RSF spokesman denied reports, saying that the group controlled “without any major crime” for two years and that “massive killings” were recorded in areas taken by the army.
The army and the Allied militia were accused of conducting widespread beasts after returning the territory, especially in the Central State of Gazi.
The UN and now say that both sides have committed war crimes, but have been singled out for criticism of mass rape and charges of genocide.
These are not just soldiers of RSF feet on the move.
Top officials left their homes in a nearby wealthy suburb of Karfuri.
Elite RSF was installed in Khartoum’s institution before the paramilitary group and the army turned to each other in April 2023.
The carfuri is now creepy empty and thoroughly robbed.
Not even the house of RSF deputy commander, Abdel Rahim Hamdan Dagalo and the brother of the group leader, was not spared.
A large empty pool in the yard is scattered with garbage.
Sofes in spacious rooms roll over, windows windows, gold jewelry boxes are naked, high waist sefar gates are pulled out.
The army says that he believes that most of the older leadership of the RSF is now outside the city and that those who are still fighting for the heart of Khartoum are younger commanders and soldiers with a lower rank.
We were told that the army uses unmanned aircraft to reject leaflets, urging the remaining fighters to leave, not to fight the street.
The samples presented to us are written in Arabic, but also French, obviously directed towards foreign fighters from neighboring Chad.
“Lay the weapon, switch to civilian clothing and leave the area to save your life,” one says.
In the north Khartoum, closer to the Nile, the RSF was thrown out a few months ago, but peace is regularly pierced by the sound of shelling while the army shoots in the positions of the group across the river.
Many people here say that they finally feel safe enough to sleep at night, but they are still reviewing great damage.

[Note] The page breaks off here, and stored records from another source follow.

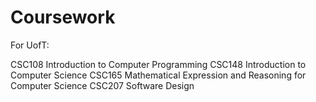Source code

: # Coursework

For UofT:

CSC108 Introduction to Computer Programming
CSC148 Introduction to Computer Science
CSC165 Mathematical Expression and Reasoning for Computer Science
CSC207 Software Design
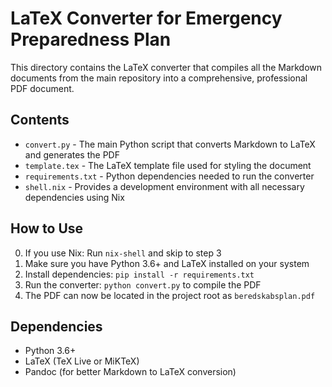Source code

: # LaTeX Converter for Emergency Preparedness Plan

This directory contains the LaTeX converter that compiles all the Markdown documents from the main repository into a comprehensive, professional PDF document.

## Contents
- `convert.py` - The main Python script that converts Markdown to LaTeX and generates the PDF
- `template.tex` - The LaTeX template file used for styling the document
- `requirements.txt` - Python dependencies needed to run the converter
- `shell.nix` - Provides a development environment with all necessary dependencies using Nix

## How to Use

0. If you use Nix: Run `nix-shell` and skip to step 3
1. Make sure you have Python 3.6+ and LaTeX installed on your system
2. Install dependencies: `pip install -r requirements.txt`
3. Run the converter: `python convert.py` to compile the PDF
4. The PDF can now be located in the project root as `beredskabsplan.pdf`

## Dependencies

- Python 3.6+
- LaTeX (TeX Live or MiKTeX)
- Pandoc (for better Markdown to LaTeX conversion)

Zeinab Osman al-Haj showed me the wreckage of his house, telling me that the RSF fighters would come at night and break the door if he did not open them.
“They filled backpacks and even food supply, sugar and flour and oil, soap, they took it,” before they eventually burned the house, she says.
“This was not a war,” she says, pointing to a crowd of ash in which a library of her brother once stood, the extinguished frames in the destroyed bedrooms.
“This was a chaos: there was theft and theft and robbery, that’s it.”
Several streets down we meet Hussein Abbas.
He is almost 70 years old, walks with a reed and pulls a tortured suitcase down an empty street towards the celestial outline of burned and tortured buildings.
He tells us that he has been displaced three times from leaving the capital seven days after the war began.
“The moment I put down here, I almost cried,” he says, as tears start to roll down his cheeks. “For two years, two years I haven’t seen this place. We have suffered a lot, extreme suffering.”
Survivors like Mr. Abbas are slowly coming back to try to save their homes.
The army now has an advantage in this terrible war, but there is still a lot of suffering for the people of Sudan.